Hoping to restore Cadillac's lost prestige, General Motors teamed up with Pininfarina of Italy to design a $60,000 two-seat convertible. The car -- the Allante -- was introduced in 1987 and was intended to go head-to-head with the Mercedes 380SL.
But the Allante turned out to be a fiasco and an example of the company's arrogant attitude toward its customers.
No sooner had the car hit the market than a flood of complaints started coming back to dealers. The car leaked in the rain. It squeaked and rattled. The windshield had a ripple and the seat adjusters had a tendency to break, causing the seat to rock back and forth.
General Motors had knowledge of the serious defects before ever shipping the car, but chose to ignore them. The company's approach was that it would fix the problems later if customers complained, Mrs. Keller wrote.

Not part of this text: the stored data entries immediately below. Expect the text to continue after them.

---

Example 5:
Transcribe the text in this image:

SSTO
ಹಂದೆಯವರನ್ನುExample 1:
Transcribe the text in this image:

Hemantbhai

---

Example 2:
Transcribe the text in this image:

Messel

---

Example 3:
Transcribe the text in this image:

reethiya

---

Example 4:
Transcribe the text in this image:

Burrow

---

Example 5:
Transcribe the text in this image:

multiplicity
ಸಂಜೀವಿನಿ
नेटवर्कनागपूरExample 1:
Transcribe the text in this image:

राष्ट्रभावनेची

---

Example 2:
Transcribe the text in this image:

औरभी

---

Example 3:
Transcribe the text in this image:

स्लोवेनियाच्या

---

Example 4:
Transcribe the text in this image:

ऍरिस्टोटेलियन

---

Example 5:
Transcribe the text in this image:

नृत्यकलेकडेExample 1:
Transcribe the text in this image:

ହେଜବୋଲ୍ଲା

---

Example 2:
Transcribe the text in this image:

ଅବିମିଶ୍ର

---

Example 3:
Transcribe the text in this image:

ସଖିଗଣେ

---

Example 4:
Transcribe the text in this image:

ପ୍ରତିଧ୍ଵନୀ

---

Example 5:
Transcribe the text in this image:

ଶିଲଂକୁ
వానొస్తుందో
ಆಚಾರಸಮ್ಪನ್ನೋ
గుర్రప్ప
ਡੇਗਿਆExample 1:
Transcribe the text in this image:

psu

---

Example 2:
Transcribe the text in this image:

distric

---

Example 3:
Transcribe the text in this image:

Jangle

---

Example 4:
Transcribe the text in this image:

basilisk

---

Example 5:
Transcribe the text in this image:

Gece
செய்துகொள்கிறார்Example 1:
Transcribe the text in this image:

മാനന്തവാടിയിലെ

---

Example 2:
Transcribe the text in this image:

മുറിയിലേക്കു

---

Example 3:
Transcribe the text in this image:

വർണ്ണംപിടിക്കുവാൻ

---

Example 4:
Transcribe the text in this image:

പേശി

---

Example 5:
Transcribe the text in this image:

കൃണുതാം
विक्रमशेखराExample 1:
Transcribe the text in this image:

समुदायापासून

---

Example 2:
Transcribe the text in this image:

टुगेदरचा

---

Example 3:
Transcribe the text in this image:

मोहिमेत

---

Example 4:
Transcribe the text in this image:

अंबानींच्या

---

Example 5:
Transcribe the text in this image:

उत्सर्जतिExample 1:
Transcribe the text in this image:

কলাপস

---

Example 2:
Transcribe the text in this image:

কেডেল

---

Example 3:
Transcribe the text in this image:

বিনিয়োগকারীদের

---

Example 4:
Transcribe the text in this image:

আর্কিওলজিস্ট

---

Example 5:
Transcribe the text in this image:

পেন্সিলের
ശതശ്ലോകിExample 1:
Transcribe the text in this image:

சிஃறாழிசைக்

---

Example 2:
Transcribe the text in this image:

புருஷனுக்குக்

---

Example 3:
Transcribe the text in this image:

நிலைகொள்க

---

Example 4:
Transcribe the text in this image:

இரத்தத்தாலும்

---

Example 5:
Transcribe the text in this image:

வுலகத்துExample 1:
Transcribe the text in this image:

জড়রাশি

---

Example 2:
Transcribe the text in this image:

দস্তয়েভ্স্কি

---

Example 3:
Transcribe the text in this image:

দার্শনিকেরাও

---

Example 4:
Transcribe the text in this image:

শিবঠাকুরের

GM was forced to discontinue the Allante at the end of 1992 when sales dropped to about one third of projections. Mercedes never felt threatened, but Cadillac's reputation had been severely damaged.
The fall of GM is even more evident in the failure of the important midsize car market in the late 1980s. Some say this is when the company hit rock bottom.

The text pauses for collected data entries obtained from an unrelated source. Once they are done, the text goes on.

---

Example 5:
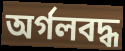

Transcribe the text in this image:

অর্গলবদ্ধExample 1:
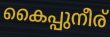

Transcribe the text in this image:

കൈപ്പുനീര്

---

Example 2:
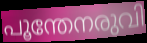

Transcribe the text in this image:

പൂന്തേനരുവി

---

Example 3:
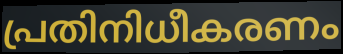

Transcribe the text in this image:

പ്രതിനിധീകരണം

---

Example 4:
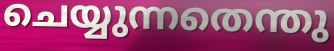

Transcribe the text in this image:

ചെയ്യുന്നതെന്തു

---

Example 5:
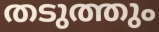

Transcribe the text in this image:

തടുത്തും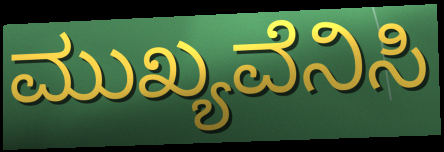
ಮುಖ್ಯವೆನಿಸಿ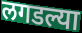
लगडल्याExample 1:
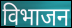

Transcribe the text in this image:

विभाजन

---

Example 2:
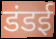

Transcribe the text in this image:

डंडई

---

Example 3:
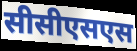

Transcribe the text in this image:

सीसीएसएस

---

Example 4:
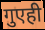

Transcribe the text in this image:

गुएही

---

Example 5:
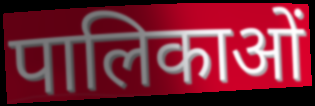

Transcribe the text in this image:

पालिकाओं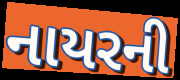
નાયરની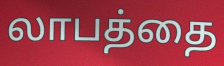
லாபத்தைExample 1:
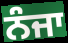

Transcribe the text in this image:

ਨੰਜਾ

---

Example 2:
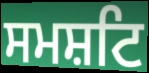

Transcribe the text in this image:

ਸਮਸ਼ਟਿ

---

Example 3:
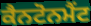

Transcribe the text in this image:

ਕੈਨਟੋਨਮੈਂਟ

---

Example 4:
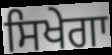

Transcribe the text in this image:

ਸਿਖੇਗਾ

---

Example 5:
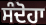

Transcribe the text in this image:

ਸੰਦੋਹਾ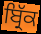
ਬ੍ਰਿੱਕ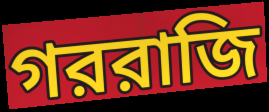
গররাজিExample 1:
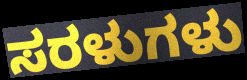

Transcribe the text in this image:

ಸರಳುಗಳು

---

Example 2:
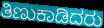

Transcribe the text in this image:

ತಿಣುಕಾಡಿದರು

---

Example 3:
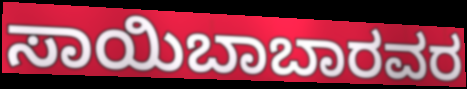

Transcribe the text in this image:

ಸಾಯಿಬಾಬಾರವರ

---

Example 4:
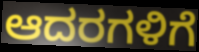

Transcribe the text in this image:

ಆದರಗಳಿಗೆ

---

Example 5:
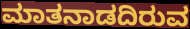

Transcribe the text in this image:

ಮಾತನಾಡದಿರುವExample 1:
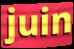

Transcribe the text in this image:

juin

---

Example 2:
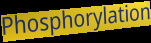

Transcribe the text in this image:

Phosphorylation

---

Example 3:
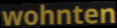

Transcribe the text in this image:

wohnten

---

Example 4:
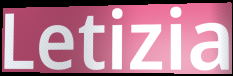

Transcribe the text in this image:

Letizia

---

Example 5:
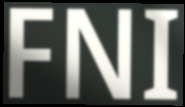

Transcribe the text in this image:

FNI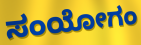
ಸಂಯೋಗಂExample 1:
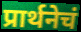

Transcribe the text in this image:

प्रार्थनेचं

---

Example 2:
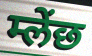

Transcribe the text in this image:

म्लेंछ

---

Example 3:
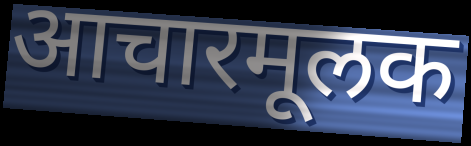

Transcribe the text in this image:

आचारमूलक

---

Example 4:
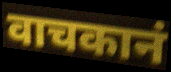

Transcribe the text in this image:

वाचकानं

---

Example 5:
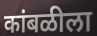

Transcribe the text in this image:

कांबळीलाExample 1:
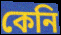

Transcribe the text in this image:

কেনি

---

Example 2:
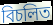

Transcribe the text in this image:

বিচলিত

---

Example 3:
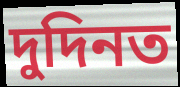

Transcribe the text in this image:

দুদিনত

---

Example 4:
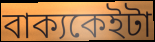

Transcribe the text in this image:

বাক্যকেইটা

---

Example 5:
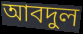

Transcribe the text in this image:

আবদুল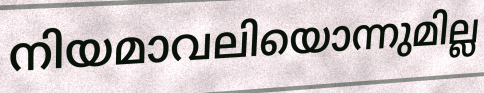
നിയമാവലിയൊന്നുമില്ലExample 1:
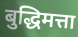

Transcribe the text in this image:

बुद्धिमत्ता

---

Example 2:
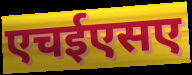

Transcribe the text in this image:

एचईएसए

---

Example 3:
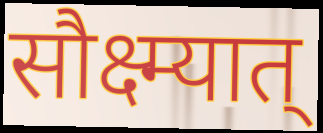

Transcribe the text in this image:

सौक्ष्म्यात्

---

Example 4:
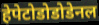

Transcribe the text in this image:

हेपेटोडोडोडेनल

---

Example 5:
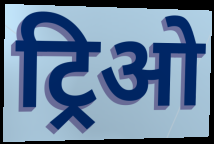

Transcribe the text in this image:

ट्रिओ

GM's share of the midsize car market -- the single largest segment of American auto sales -- fell from 60 percent in the middle of the 1980s to approximately 30 percent last year, according to Mr. Hoglund.
GM's problems can best be documented by the way it was trounced by Ford as the two companies each sought to reach the market with a new midsize car.
Ford invested more than $5 billion and essentially its entire future on the Taurus. General Motors countered with the GM-10 series of cars -- the Chevrolet Lumina, Pontiac Grand Prix, Oldsmobile Cutlass Supreme and the Buick Regal.
These were to be GM's bread-and-butter cars and it was planned for them to hit the market at least a year before Ford's twin offerings, the Taurus and Sable.
It wasn't even a contest. Ford got its products to the market in early 1985. Because of a number of delays, the first of GM's models didn't make it to dealers until 1988, with the others following the next year.
And when they did, they were already outdated. "They were old. You cannot do that," Mr. Hoglund said, recalling how they failed to interest consumers.
Compounding the problem, GM made the mistake of introducing those cars as two-door models when 70 percent of the market was in four-door sedans, Mr. Cole said.
While the Ford Taurus became the nation's best-selling car, GM's offerings stalled, and, according to Mr. Hoglund, the company was forced to slash production by about 60 percent.
Although GM officials decline to discuss it, others in the industry say that GM was losing $1,500 on each of the 10-series cars it sold while Ford was pocketing a $1,500 profit on each Taurus and Sable delivered.
"We really got clobbered," Mr. Hoglund said. "And the first guy that took the chunk out of us was Taurus/Sable and then the imports, the Accords and the Camrys. And it's the place we got hurt the worst."
General Motors tried to stem its problems. Beginning in 1986 it began closing some assembly and manufacturing plants -- a number that is now up to 23 -- and eliminating more than 240,000 jobs.
But it was still in a desperate situation when Mr. Smith and his cadre of baby-boomer lieutenants took over in November 1992, faced with the task of halting the record losses and the falling market share, reducing the bureaucracy and building cars that people would buy.
GM was about to close the books on a net loss of more than $23 billion. The board of directors had just booted out Robert Stempel, a 34-year veteran of the company who had served as chairman for two years.
Some GM executives said at the time that the board's ouster of Mr. Stempel was a mandate for radical change, a strong message to his successor to accelerate steps to turn the company around.
Jack Smith -- who was credited with reviving GM's struggling European operations in the 1980s -- heard that message.
He began with a strangely subtle move -- declaring Fridays as casual day, freeing executives on the 14th floor at GM headquarters to take off suit coats and ties and unbutton their collars.
"It was a symbol of the new thinking at General Motors," said William H. Noack, a company spokesman. "It had nothing to do with product, but it was a signal that the attitude was changing at GM."
Since then, Mr. Smith has overhauled every significant operation of the company.
He reorganized its parts purchasing business into a single global purchasing office and reformed the North American Operations.
He cut the corporate staff by 80 percent, reduced the number of car models being produced and slashed the unprofitable sales to auto rental fleets.
One of the brightest parts of GM's recovery -- and a critical element to its future -- has been the North American Operations. NAO, as the company calls it, had an $11 billion improvement between 1991 and 1993.